- Euro 2016
- 8es
- Italie-Espagne (2-0)
Fàbregas, l’instant zéro
Rarement l'Espagnol se sera montré aussi invisible que contre l'Italie. Un rendement qui découle d'une saison ratée. Problème : quand Cesc joue ainsi, c'est tous ses collègues qui en pâtissent. Un constat davantage valable pour la Roja que pour d'autres équipes.
Il est le symbole de cette Roja qu’on peine à reconnaître. Et surtout de ce milieu de terrain autrefois si intraitable. Lui, il s’appelle Cesc Fàbregas, il a 29 ans et il joue à Chelsea. Autrefois, il était l’un des meilleurs meneurs de jeu du monde. Mais ça, c’était avant. Car depuis un an, Cesc n’est plus. Incapable de retrouver son talent, Cesc ne voit plus le jour, que ce soit avec Chelsea ou son pays. Pourtant, rien ne laissait présager une telle descente aux enfers. Lorsqu’il quitte le Barça pour la Premier League durant l’été 2014, Fàbregas sort une saison mémorable, avec 23 passes décisives toutes compétitions confondues et un championnat d’Angleterre glané sous les ordres d’un tuteur nommé José Mourinho. Depuis, plus rien, donc.

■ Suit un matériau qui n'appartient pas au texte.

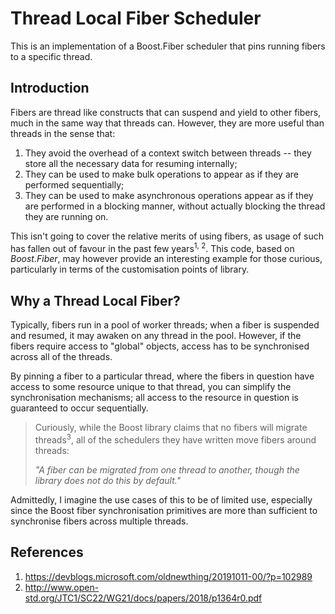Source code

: Thread Local Fiber Scheduler
============================

This is an implementation of a Boost.Fiber scheduler that pins running fibers
to a specific thread.

Introduction
------------

Fibers are thread like constructs that can suspend and yield to other fibers,
much in the same way that threads can. However, they are more useful than 
threads in the sense that:
1. They avoid the overhead of a context switch between threads -- they store
   all the necessary data for resuming internally;
2. They can be used to make bulk operations to appear as if they are performed
   sequentially;
3. They can be used to make asynchronous operations appear as if they are
   performed in a blocking manner, without actually blocking the thread they
   are running on.

This isn't going to cover the relative merits of using fibers, as usage of such
has fallen out of favour in the past few years<sup>1, 2</sup>. This code, based
on *Boost.Fiber*, may however provide an interesting example for those curious,
particularly in terms of the customisation points of library.


Why a Thread Local Fiber?
-------------------------

Typically, fibers run in a pool of worker threads; when a fiber is suspended and
resumed, it may awaken on any thread in the pool. However, if the fibers require
access to "global" objects, access has to be synchronised across all of the
threads. 

By pinning a fiber to a particular thread, where the fibers in question have 
access to some resource unique to that thread, you can simplify the 
synchronisation mechanisms; all access to the resource in question is
guaranteed to occur sequentially.

> Curiously, while the Boost library claims that no fibers will migrate
> threads<sup>3</sup>, all of the schedulers they have written move fibers
> around threads:
> 
> _"A fiber can be migrated from one thread to another, though the library
> does not do this by default."_

Admittedly, I imagine the use cases of this to be of limited use, especially
since the Boost fiber synchronisation primitives are more than sufficient to
synchronise fibers across multiple threads.



References
----------
1. https://devblogs.microsoft.com/oldnewthing/20191011-00/?p=102989
2. http://www.open-std.org/JTC1/SC22/WG21/docs/papers/2018/p1364r0.pdf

Et sa prestation lors de cette triste élimination face à la Squadra Azzurra est à l’image de ce qu’est devenu Fàbregas : un fantôme. Un gars pétri de qualités à qui on fait inlassablement confiance et qui déçoit (presque) tout le temps. Opposé dans le cœur du jeu à des Italiens qui crevaient la dalle, le Londonien n’a pas existé. Aucune influence, aucune passe clé, aucune présence physique, aucun repli défensif décisif, aucune inspiration offensive, aucun mouvement gênant pour l’adversaire… C’est peu dire que Fàbregas a loupé son match. Et qu’il a loupé du même coup son Euro, tant ses deux premières rencontres avaient été du même acabit, avant de hausser un minimum son niveau devant la Croatie.
Rendez-leur Xavi
Le problème, c’est que l’Espagne et son tiki-taka se repose essentiellement sur son milieu à trois, hyper performant lors de la période 2008-2012, pour maîtriser son sujet, dominer la bataille de l’entrejeu et faire vivre sa possession de balle. Or, si l’un des trois n’est pas performant ou ne s’acclimate pas à cette homogénéité typiquement catalane, la Roja ne marche plus et perd ses moyens. Exactement ce qui s’est passé contre l’Italie. Alors oui, le talent individuel fait la différence face à des nations bien inférieures. Mais contre la justesse croate ou la tactique italienne, ça ne passe pas. La Roja ne peut que déjouer, malgré les coups géniaux toujours possibles d’Andrès Iniesta. Conséquence : le trio Busquets-Iniesta-Fàbregas s’est fait bouffer par la triplette De Rossi-Parolo-Giaccherini. Avec un Busquets moyen, les espaces laissés par les hommes de Vicente del Bosque ont été intelligemment exploités par ceux d’Antonio Conte, alors que Cesc n’en a trouvé aucun. Chaque contre-attaque était un supplice, et les doubles champions d’Europe en titre ont dû compter sur un David de Gea en feu pour ne pas récolter une défaite beaucoup plus sévère.
Koke au placard
Dès lors, comment expliquer le choix du sélectionneur, qui préfère laisser Fàbregas sur le pré quatre matchs d’affilée et se passer des services d’un Koke, sous-utilisé pendant la compétition ? Non, le joueur de Chelsea n’est pas le principal responsable (loin de là), mais la réponse reste tout de même un mystère. Forcément, ce débat va gonfler en terre espagnole. Et si son avenir chez les Blues n’est pas menacé avec cet échec, son statut de titulaire sera logiquement remis en question lorsque la saison reprendra. D’autant que pour ce huitième de finale, son futur entraîneur, Conte, était aux premières loges pour voir le désastre du bonhomme. « J’ai un peu parlé avec Antonio Conte, déclarait Fàbregas dans les colonnes de la Gazzetta dello Sport avant la rencontre. C’est un grand entraîneur, un gagnant. Il m’a dit ce qu’il voulait faire avec moi, ce qu’il voulait faire à Chelsea, et plusieurs autres choses qui resteront privées. J’ai une grande envie de travailler avec lui. Maintenant, j’aimerais qu’il commence à s’occuper de Chelsea le plus tôt possible. Je voudrais qu’il se concentre dès mardi sur son nouveau travail. » Raté. Le milieu continuait : « Il m’a fait une très bonne impression. » Le contraire n’est sûrement pas vrai.